D’inquinamento e solitudine

Già trent’anni fa, Ivan Illich scriveva che la società dei consumi avrebbe portato a un rapido inquinamento del pianeta e al depauperamento delle persone, conseguenze effettivamente avvenute.

Il mito del consumo e del progresso è divenuto egemonico in gran parte del pianeta, ma a goderne i frutti sono solo i più ricchi, mentre le classi più povere devono barcamenarsi tra i rifiuti che il sistema produttivo genera. Infatti se i primi possono godere delle innovazioni legate all’industria green, al resto dal mondo rimangono gli avanzi, ovvero il mercato del riciclaggio e smaltimento dei rifiuti.

Gran parte dei rifiuti occidentali finiscono nelle discariche di paesi più svantaggiati, contribuendo ad avvelenare l’aria e le falde acquifere su cui sono site, e non è un caso che il maggior numero delle vittime dell’inquinamento provenga proprio dai paesi dove questo commercio è più sviluppato. Non solo, quel che noi consideriamo vecchio o rotto lo gettiamo, mentre altrove trova nuova vita, ma con i rischi che ciò comporta, come nel caso delle stufe a legna che riscaldano le case e le baracche di miliardi di famiglie nel globo, ma sono tra le prime cause di malattie polmonari. Infine i rifiuti elettronici che vengono bruciati per ricavarne rame, oro e altri metalli di cui sono composti.
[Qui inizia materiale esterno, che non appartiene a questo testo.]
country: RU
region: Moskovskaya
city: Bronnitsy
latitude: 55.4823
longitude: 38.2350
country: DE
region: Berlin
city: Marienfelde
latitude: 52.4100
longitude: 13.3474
Vere e proprie città di immondizie che sono l’unico sostentamento e la prima causa di morte per intere comunità.

Nei paesi più sviluppati ed economicamente più ricchi è la solitudine ad attanagliare la vita di milioni di persone, basti pensare che l’Inghilterra ha dovuto creare un ministero apposito per controllare quella che viene definita una vera e propria epidemia di solitudine.
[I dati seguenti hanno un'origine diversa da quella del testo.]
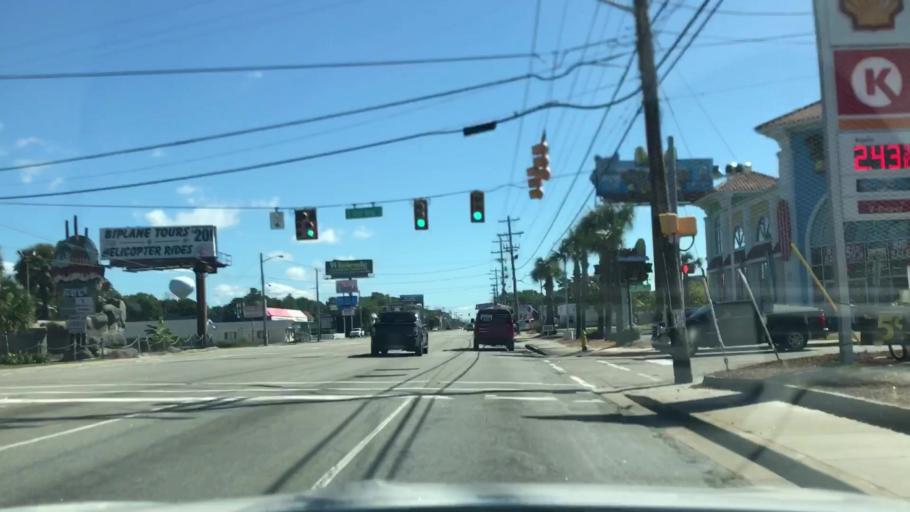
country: US
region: South Carolina
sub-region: Horry County
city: North Myrtle Beach
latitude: 33.8044
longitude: -78.7218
Bauman cerca le radici di questo malessere nella de-regolamentazione dei mercati, nell’incertezza salariale, nella disgregazione delle famiglie, nella liquidità sentimentale, nella mancanza di immaginari alternativi; tutto questo crea apatia, incertezza, indifferenza ed un crescente distacco gli uni dagli altri. Distanza alimentata dagli apparecchi virtuali che hanno di fatto creato una delega della personalità umana e un’alternativa alle persone in carne e ossa, stravolgendo le nostre abitudini e il modo di rapportarci.
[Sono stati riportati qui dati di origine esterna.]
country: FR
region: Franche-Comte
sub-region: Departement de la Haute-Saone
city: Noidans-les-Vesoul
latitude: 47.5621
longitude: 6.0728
Il genere umano ha dichiarato una guerra totale alla solitudine: laddove non arrivano l’esaltazione dell’io e i rapporti gerarchici, arriva il conformismo e l’irresponsabilità della folla, ormai unica dimensione alternativa alla solitudine. A chi non può o non vuole accettare questo tipo di società non rimane che la prigionia, reale o apparente che sia, come succede sempre più spesso in Giappone, dove gli anziani preferiscono la galera all’abbandono e alcuni giovani, detti Hikikomori, scelgono di escludersi totalmente dalla vita reale auto-relegandosi in casa, senza incontrare nessuno per lunghi periodi, abbandonando la scuola e ogni tipo di attività che non sia legata a uno schermo. Eppure chi crede che questa sia una moda, o ad una malattia, non vede che dietro questi comportamenti si cela un rifiuto dei valori e delle istituzioni contemporanee.